May 18, 2012

Feast of the Ascension of the Lord / Msgr. Owen F. Campion

The Sunday Readings

Msgr. Owen CampionThe date for the Feast of the Ascension of the Lord varies from place to place.

In some dioceses, this feast was celebrated on Thursday, May 17. In these places, the liturgy for this weekend will be that of the Seventh Sunday of Easter.

In other dioceses, the feast is celebrated this weekend. These reflections address the readings for the Feast of the Ascension of the Lord, not for the Seventh Sunday of Easter.

In the opening reading, from the first verses of the Acts of the Apostles, the author speaks first to Theophilus.

Scholars debate the identity of Theophilus. Some scholars believe that it is the actual proper name of a person in the early Church. Other scholars, noting that the name is the Greek translation for “friend of God,” think that it was not a proper name, but rather something of a title of respect or endearment.

Regardless, the use of this name or title reveals the link between the Gospel of St. Luke and the Acts of the Apostles. Both books in the New Testament are addressed to Theophilus.

This reading is about the Ascension. It also is about the Apostles and, more importantly, the special role that Jesus gave them. They witnessed the Ascension as they witnessed the other great events in the mission of Christ—the miracles, the preaching to the multitudes, the Last Supper, Good Friday and the Resurrection.

This intimacy with the Lord prepared them to teach the Gospel. Moreover, the Holy Spirit would empower them in their mission of preaching the Good News.

Angels challenged these privileged Apostles, who were so blessed in their knowledge of the Redeemer, telling them not to look to the skies, nor to look at each other, nor to go back to what they were before meeting Jesus, but to go abroad and take with them the Good News of God’s love and mercy.

For the second reading, this liturgy presents St. Paul’s Epistle to the Ephesians.

In this epistle, Paul prays that God will give wisdom and insight to all who follow the Lord. It is a wisdom that is too great for humans. God must provide it.

In the reading’s conclusion, Paul extols Jesus as the Lord and Savior at whose holy feet are creation itself and all creatures, including humans.

St. Mark’s Gospel provides the last reading.

In it, the Lord commissions the Apostles to go into the entire world “to proclaim the Good News of salvation.”

He invests them with divine power, giving them authority even over the devil.
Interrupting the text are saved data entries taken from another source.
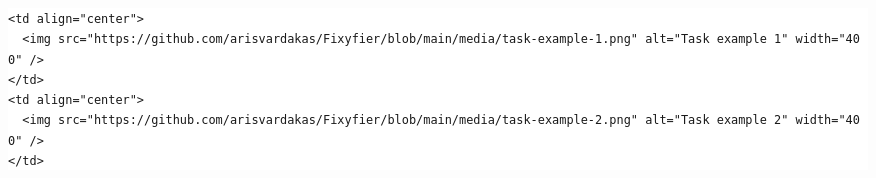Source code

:     <td align="center">
      <img src="https://github.com/arisvardakas/Fixyfier/blob/main/media/task-example-1.png" alt="Task example 1" width="400" />
    </td>
    <td align="center">
      <img src="https://github.com/arisvardakas/Fixyfier/blob/main/media/task-example-2.png" alt="Task example 2" width="400" />
    </td>
  </tr>
  <tr>
    <td align="center">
They will be able to flaunt death. They will be able to cure the sick. They will be able to act as the Lord acted.

In every sense, they will represent Jesus. The Gospel concludes that the Apostles went far and wide, and the Lord “worked through them.”

Reflection

This Sunday, the Church celebrates the Ascension of the Lord. This great event of the Ascension, so well described in the Scriptures, is a sign of the Lord’s divine identity as much as the Resurrection, and certainly as much as the miracles.

The story, however, as reflected in the Acts of the Apostles and the Gospel of St. Mark, does not end with its affirmation of the place of Jesus as the Son of God and Savior, visibly seen during the Lord’s public ministry in the Roman province of Palestine in the first century A.D.

For us Christians today, as for all Christians who have lived since the events recorded in these Scriptures, the story has strong personal implications.

The Lord, crucified on Calvary and risen at Easter, is still with you and me. He is in the world—living, healing and saving.

He lives through the Apostles and their successors. Through them, we hear the Lord. Through them, we meet the Lord.